Last Sunday we looked into Romans six where Paul assures us that God knows of our brokenness and has anticipated our need for healing. We talked about how sin is not a stain but a wound, and that we have a God who has come close to us in Christ Jesus to bring us back into right relationship with God. It’s because of what God has accomplished through Christ, bringing us back into good standing with Himself, that we can grow more and more into the likeness of Jesus.

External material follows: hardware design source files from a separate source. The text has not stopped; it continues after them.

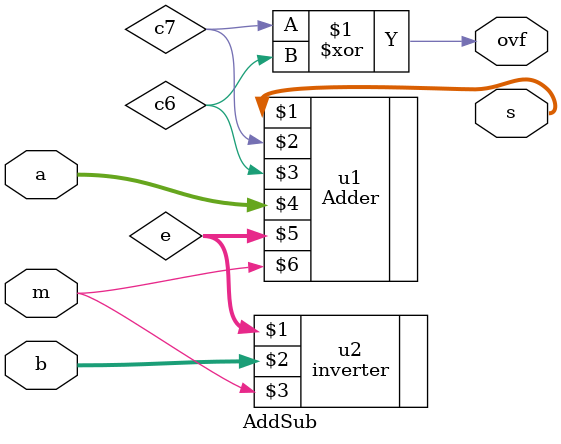
<source format=v>
`include "Inverter.v"
`include "Adder.v"
module AddSub(
input  [7:0] a,b,
input m,
output [7:0] s,
output  ovf
);
wire [7:0] e;
wire c6, c7;
assign ovf = c7 ^ c6;
// Add/subtract
Adder u1(s, c7, c6, a, e, m);

//inverter
inverter u2(e, b, m);
endmodule
</source>
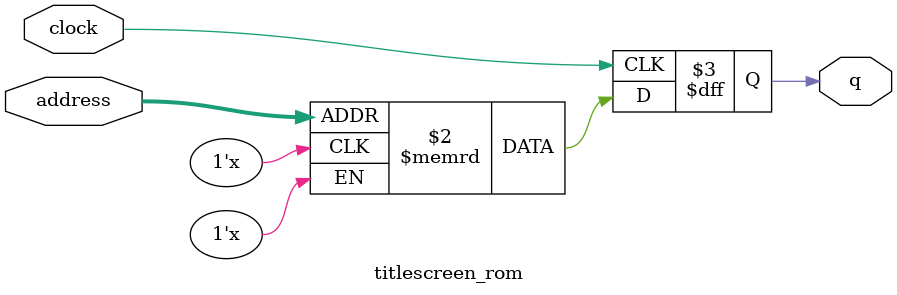
<source format=sv>
module titlescreen_rom (
	input logic clock,
	input logic [15:0] address,
	output logic [0:0] q
);

logic [0:0] memory [0:38399] /* synthesis ram_init_file = "./titlescreen/titlescreen.mif" */;

always_ff @ (posedge clock) begin
	q <= memory[address];
end

endmodule

</source>
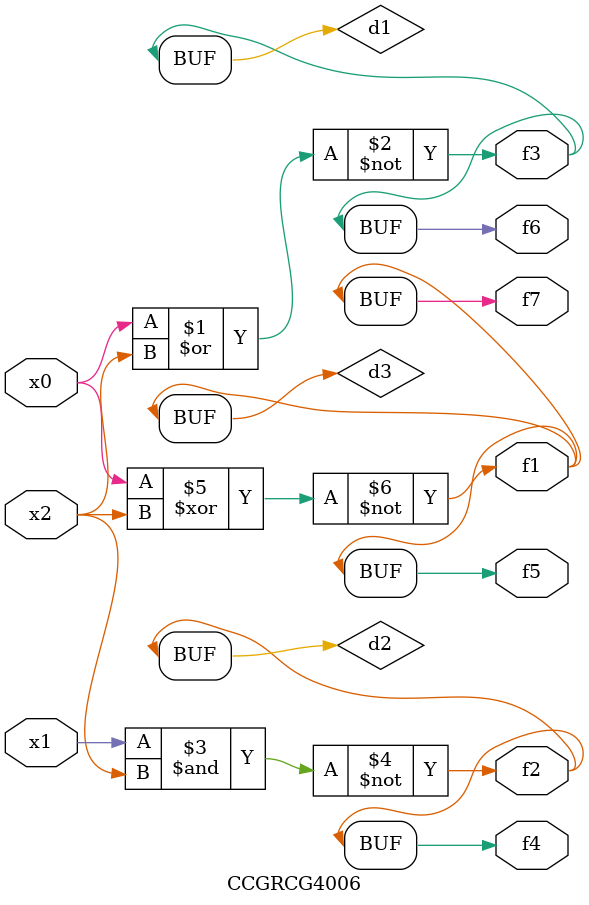
<source format=v>
module CCGRCG4006(
	input x0, x1, x2,
	output f1, f2, f3, f4, f5, f6, f7
);

	wire d1, d2, d3;

	nor (d1, x0, x2);
	nand (d2, x1, x2);
	xnor (d3, x0, x2);
	assign f1 = d3;
	assign f2 = d2;
	assign f3 = d1;
	assign f4 = d2;
	assign f5 = d3;
	assign f6 = d1;
	assign f7 = d3;
endmodule

</source>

See, our salvation is a completed act. Once and for all accomplished by Jesus on the cross. We didn’t earn it and we never will. We can’t add to it or take away from it. But we can spend a lifetime living into it, joining ourselves to Jesus—patterning and aligning our thinking, our words, and our relationships with others and ourselves according to and alongside Jesus. Paul is encouraging us to step into the pathway that God has opened up for us. Through Christ’s death and resurrection, God has cleared a way for us to become one with him and one with each other. Because of what Christ has accomplished, there is no more distance between us and God. We don’t have to live our life halfway anymore.
Full relationship with God and one another is now possible because of what Christ has accomplished on the cross. And because that’s now possible, we can stop wishing for a better life because in Christ our better life is here. It’s no longer a wild and unattainable hope. There’s no more impossible climbing toward God, no more striving to get on His good side, no longer is there a need to prove ourselves. Because of what Jesus has accomplished for us, we stand on common ground with God and each other. No more hierarchy, there is no longer a need to become worthy of one another. Let’s not live as if Christ hasn’t done that for us already.

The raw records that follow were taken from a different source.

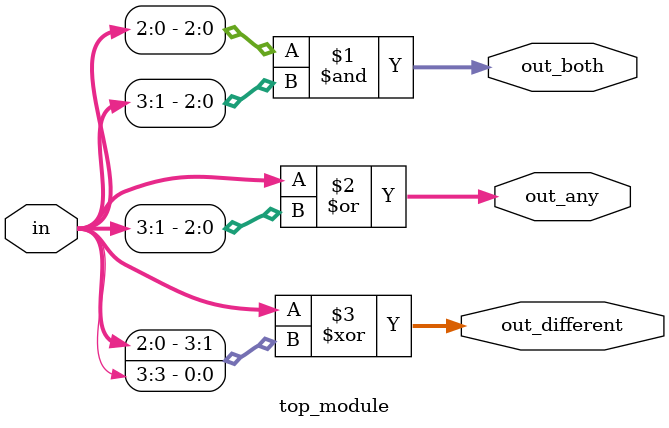
<source format=sv>
module top_module (
    input [3:0] in,
    output [2:0] out_both,
    output [3:0] out_any,
    output [3:0] out_different
);

assign out_both = in[2:0] & in[3:1];
assign out_any = in | in[3:1];
assign out_different = in ^ {in[2:0], in[3]};

endmodule

</source>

I don’t know about you, but I’m done trying to prove my worth. It’s exhausting. The Godless world lives that way because it doesn’t know about what God has done in Christ. It can knock itself out with those senseless efforts, but it’s all self-justification and we’ve already established that we’re only justified, or made right, through Christ.
In his second letter to the church in Corinth, Paul talks about all the ladder-climbing he used to do. Before he knew Christ, he thought the only way to get right with God was to prove his worth, his enoughness, to God and others. All that striving made less of him, and it makes less of us, too. Exhausted and exhausting. We get nowhere that way, and we’ll wear each other out, too. That’s not how we get better; that’s how we crumble apart.
These first words from Romans 5 are for us—for we who give ourselves a hard time. Since we have received good standing with God through Christ, because He has accomplished that for us, we set out to live into that gift. It’s not up to us. God has done the work already. We need only to walk into the generous life He’s opened up to us through Christ.
We are no longer separated from God, and we need no longer be separated from one another. The task ahead of us is to be joined to Jesus. Then it will be possible to heal the distrust between us. We have too often looked to one another and our own efforts for our salvation, but we can’t save ourselves. And not one of us can do that for another. Only Jesus can.
Can we treat one another with grace? Can we allow God to carry us? That’s possible if we put into practice the new life Jesus has accomplished for us and afforded to us. We don’t earn it; it’s a sheer gift. But we can make the best of it. We are joined to Jesus and through Jesus to one another. And Jesus is more than worthy of our best effort.
Paul says there’s enough. Dare we hope that in Christ there is enough?
All praises to the One who made it all and finds it beautiful! Alleluia! Amen.